◆ Problem to work on
How many of the lines below hold "with"? Only the number, please.

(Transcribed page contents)
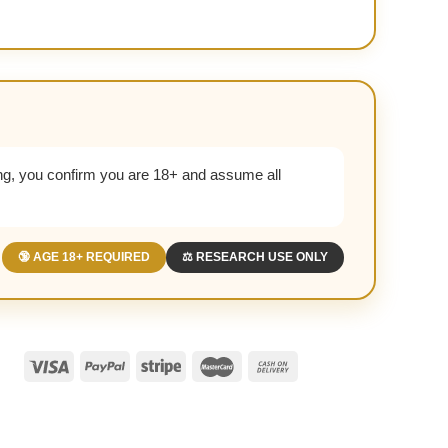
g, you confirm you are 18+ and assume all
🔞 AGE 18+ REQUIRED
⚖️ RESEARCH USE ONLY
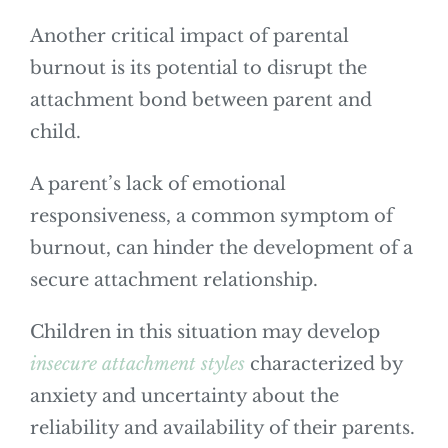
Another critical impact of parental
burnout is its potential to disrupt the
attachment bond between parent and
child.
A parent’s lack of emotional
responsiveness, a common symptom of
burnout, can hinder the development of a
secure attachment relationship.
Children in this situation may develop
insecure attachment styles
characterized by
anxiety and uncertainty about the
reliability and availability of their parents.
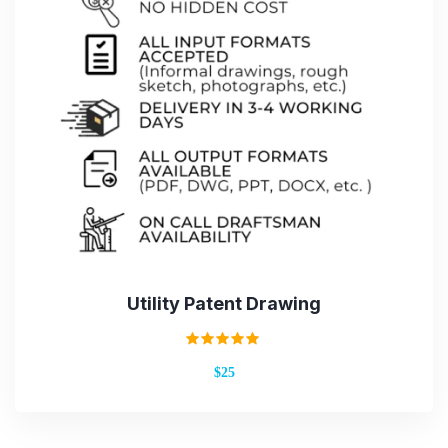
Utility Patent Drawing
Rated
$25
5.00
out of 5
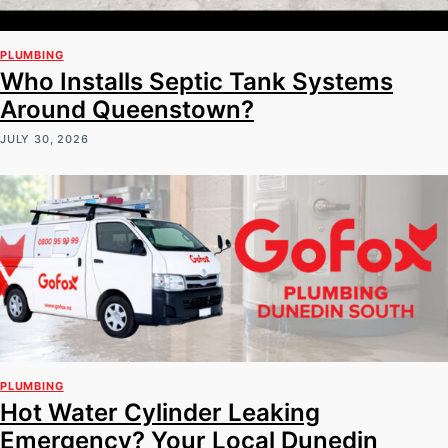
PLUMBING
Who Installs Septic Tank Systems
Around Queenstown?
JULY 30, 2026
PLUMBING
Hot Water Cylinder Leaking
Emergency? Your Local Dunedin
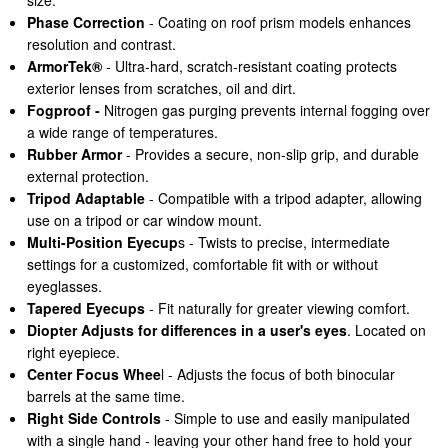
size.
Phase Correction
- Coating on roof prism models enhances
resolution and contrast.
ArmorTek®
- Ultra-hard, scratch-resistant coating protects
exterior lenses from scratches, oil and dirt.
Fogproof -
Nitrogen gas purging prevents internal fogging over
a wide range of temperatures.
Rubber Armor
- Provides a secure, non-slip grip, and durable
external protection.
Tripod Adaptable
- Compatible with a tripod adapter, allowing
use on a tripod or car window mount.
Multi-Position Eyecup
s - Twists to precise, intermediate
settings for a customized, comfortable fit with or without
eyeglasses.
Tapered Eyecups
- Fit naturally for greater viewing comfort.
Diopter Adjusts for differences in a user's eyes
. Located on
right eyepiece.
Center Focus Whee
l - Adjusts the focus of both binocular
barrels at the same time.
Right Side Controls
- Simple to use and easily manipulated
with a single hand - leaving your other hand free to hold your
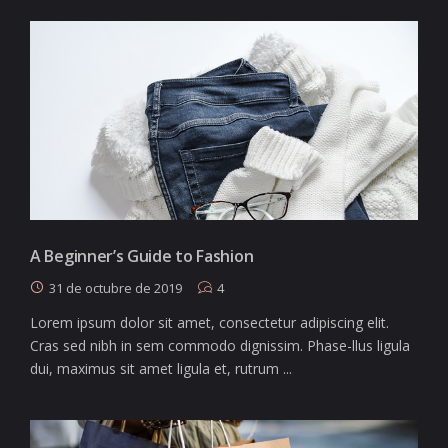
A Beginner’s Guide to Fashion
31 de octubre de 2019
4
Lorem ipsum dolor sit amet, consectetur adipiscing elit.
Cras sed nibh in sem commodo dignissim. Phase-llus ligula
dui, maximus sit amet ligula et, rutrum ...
==
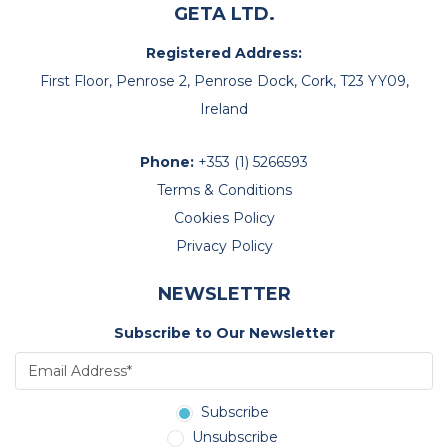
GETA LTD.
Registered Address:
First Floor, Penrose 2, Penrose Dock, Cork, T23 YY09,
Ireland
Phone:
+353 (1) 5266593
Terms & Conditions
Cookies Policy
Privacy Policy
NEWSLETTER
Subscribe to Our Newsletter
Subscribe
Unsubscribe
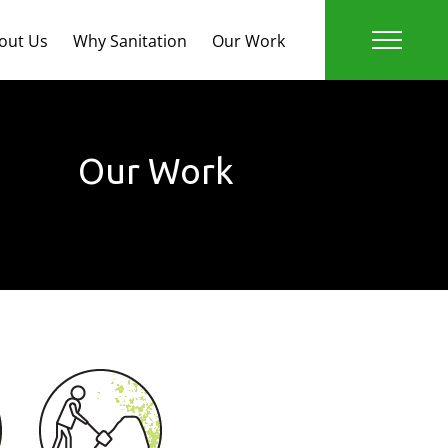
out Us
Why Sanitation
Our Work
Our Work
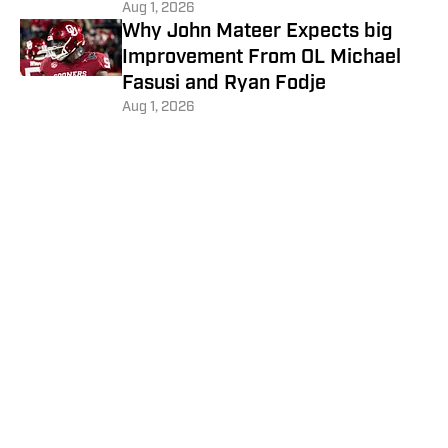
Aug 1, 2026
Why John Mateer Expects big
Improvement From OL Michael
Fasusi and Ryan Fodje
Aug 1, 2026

◆ Response to the exercise
3